TEXTO FORNECIDO
▼

Eles se escondem, na multidão anônima, como os cristãos das
catacumbas. São apontados de longe, pelos que rezam mais pela sua própria
prosperidade, do que por qualquer outro ser humano - como peças que emperram a
engrenagem imutável e imortal de uma igreja enrijecida, e em alguns círculos, chegam
a ser excomungados pelo que falam e
praticam.
Quem sabe, com a criação de um Dia de Cristo - que poderíamos comemorar pelo menos uma vez a cada ano, e depois multiplicar a data como fez Jesus, com os peixes e os pães - esses cristãos passem a ser vistos de outra forma.
Quem sabe, sobre eles se erga outra Igreja, ou sirvam de
pedreira bruta para a construção de uma nova.

▲

REGISTROS DE DADOS
▼

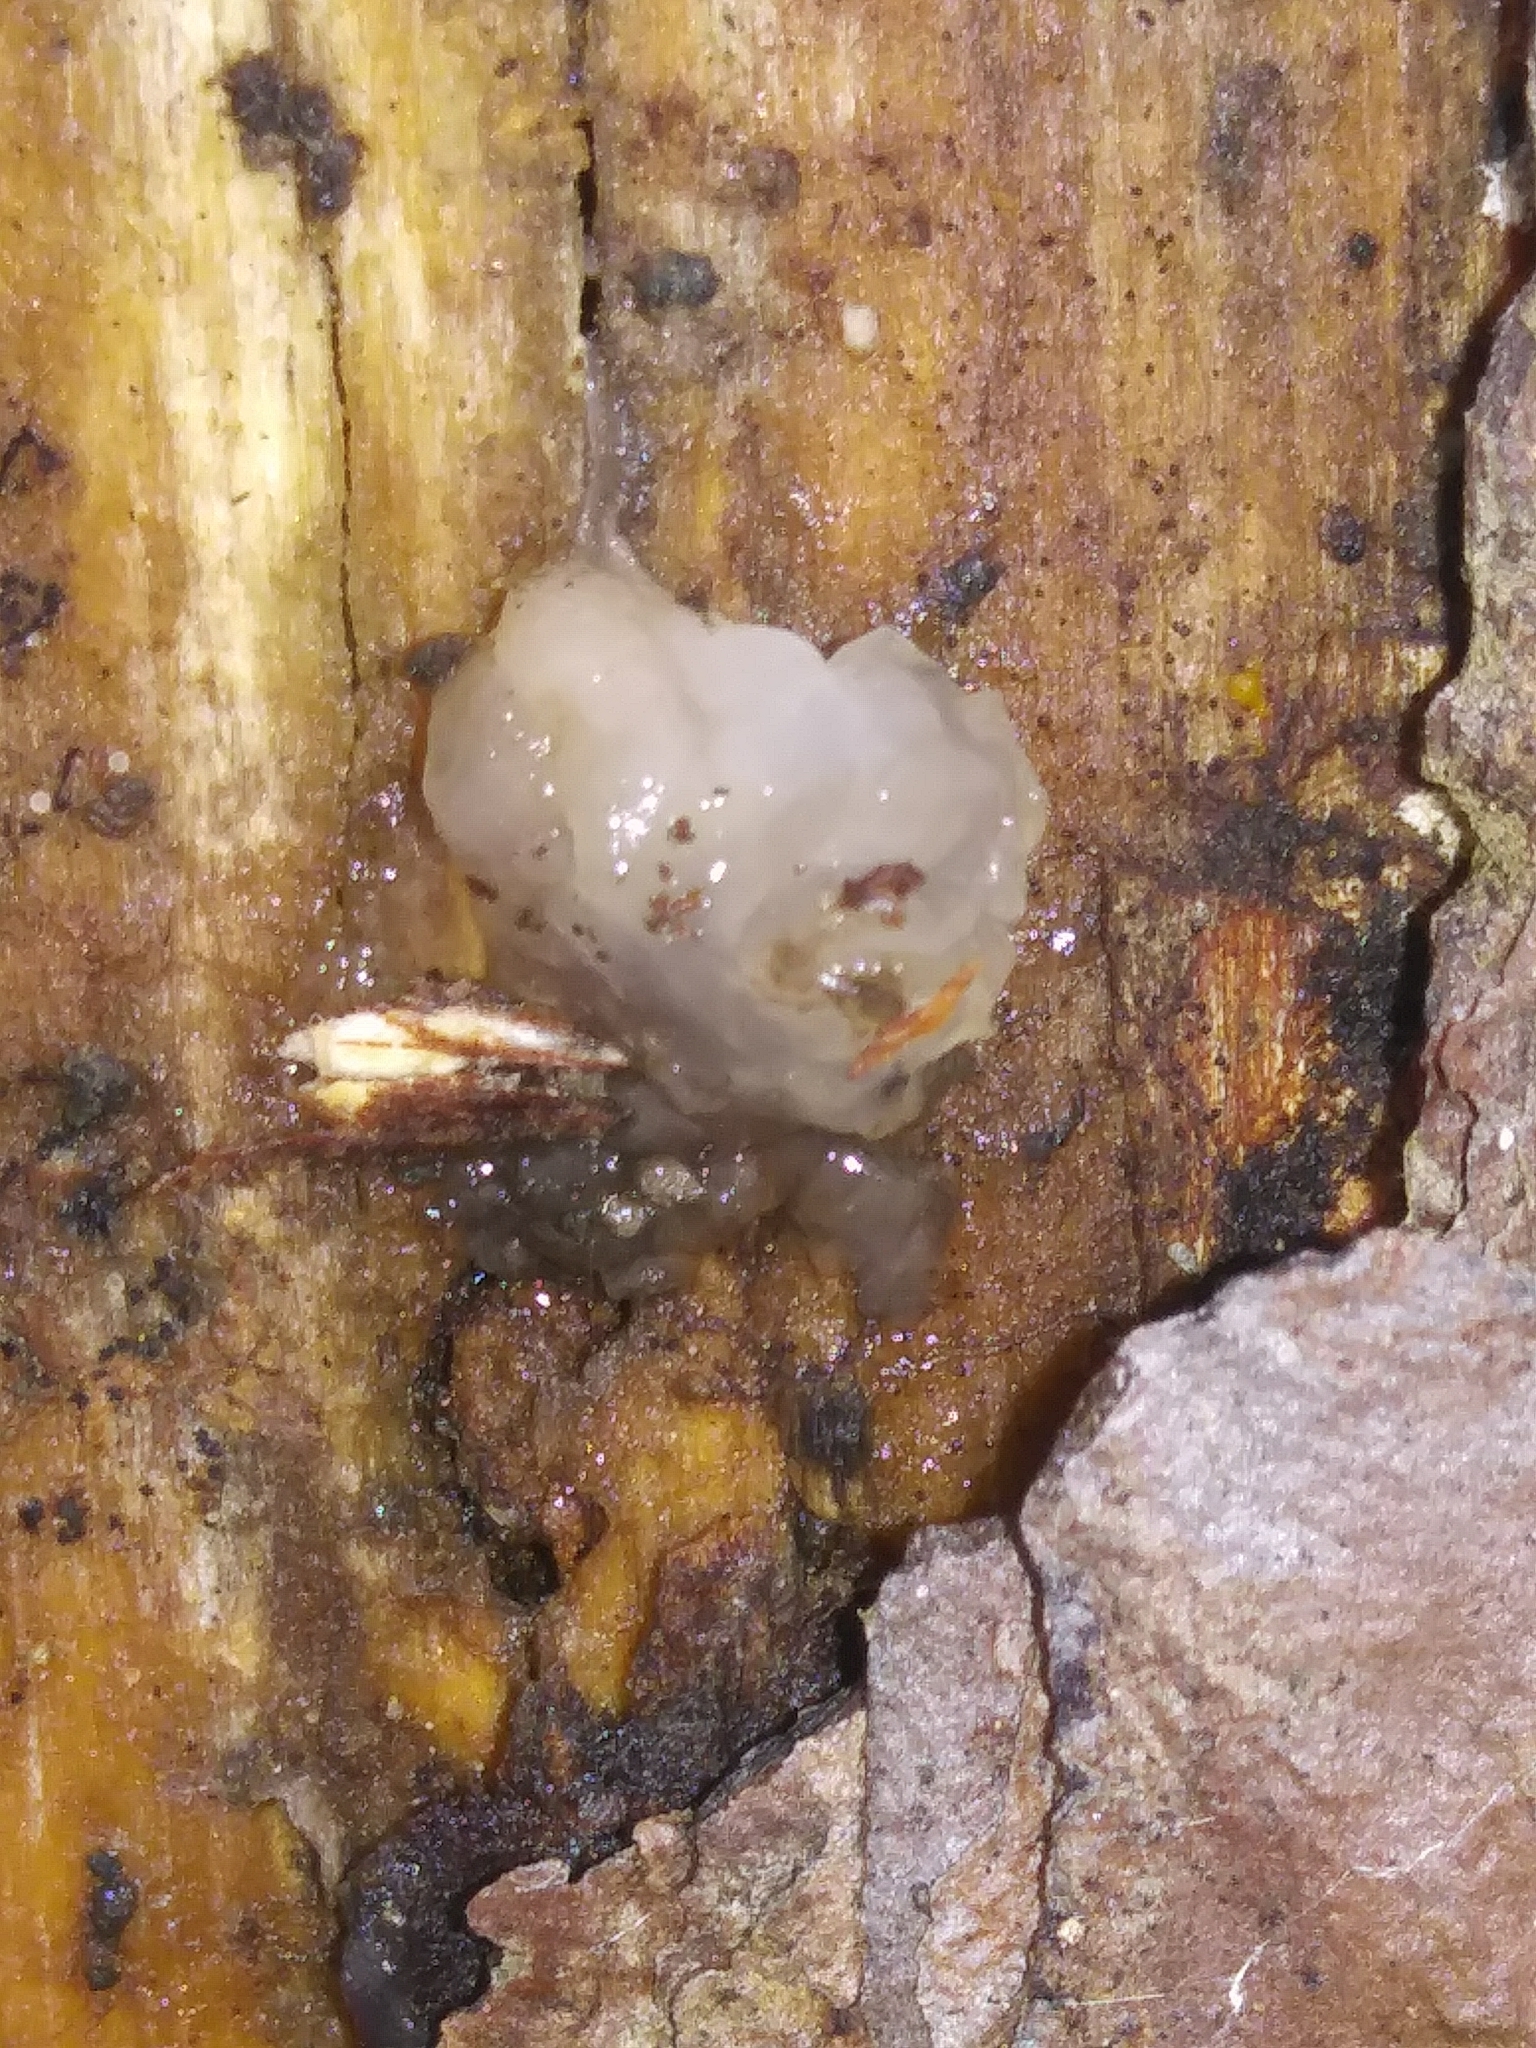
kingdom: Fungi
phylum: Basidiomycota
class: Agaricomycetes
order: Auriculariales
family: Hyaloriaceae
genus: Myxarium
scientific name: Myxarium nucleatum
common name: Crystal brain fungus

▲

CONJUNTO DE TAREFAS
1. Responda às perguntas abaixo com base no texto sobre os cristãos.
(a) Segundo o texto, com quem são comparados os que se escondem na multidão anônima?
(b) No mínimo, com que frequência o texto diz que o Dia de Cristo poderia ser comemorado?
(c) Segundo o texto, além de sobre eles se erguer outra Igreja, o que esses cristãos poderiam ser para a construção de uma nova?
2. Transcreva do texto sobre os cristãos o trecho que começa em "Quem sabe, com" e termina em "de outra forma.", incluindo essas palavras.
3. Prossiga com o texto sobre os cristãos a partir do ponto em que ele termina.

RESPOSTAS ESCRITAS
1.
(a) Com os cristãos das catacumbas.
(b) Pelo menos uma vez a cada ano.
(c) Pedreira bruta.

2.
Quem sabe, com a criação de um Dia de Cristo - que poderíamos comemorar pelo menos uma vez a cada ano, e depois multiplicar a data como fez Jesus, com os peixes e os pães - esses cristãos passem a ser vistos de outra forma.

3.
Uma Igreja sem outros templos do que o coração humano. Sem outro altar do que o olhar do próximo. Sem
outras velas do que o calor e o brilho da solidariedade. Sem outras vestes, do
que a que se dá a quem não tem nenhuma. Sem outro vinho do que o sangue que se
doa a um enfermo. Sem outra hóstia que o pão que se coloca na boca do faminto,
sem outra oração do que a de um sorriso que se compartilha.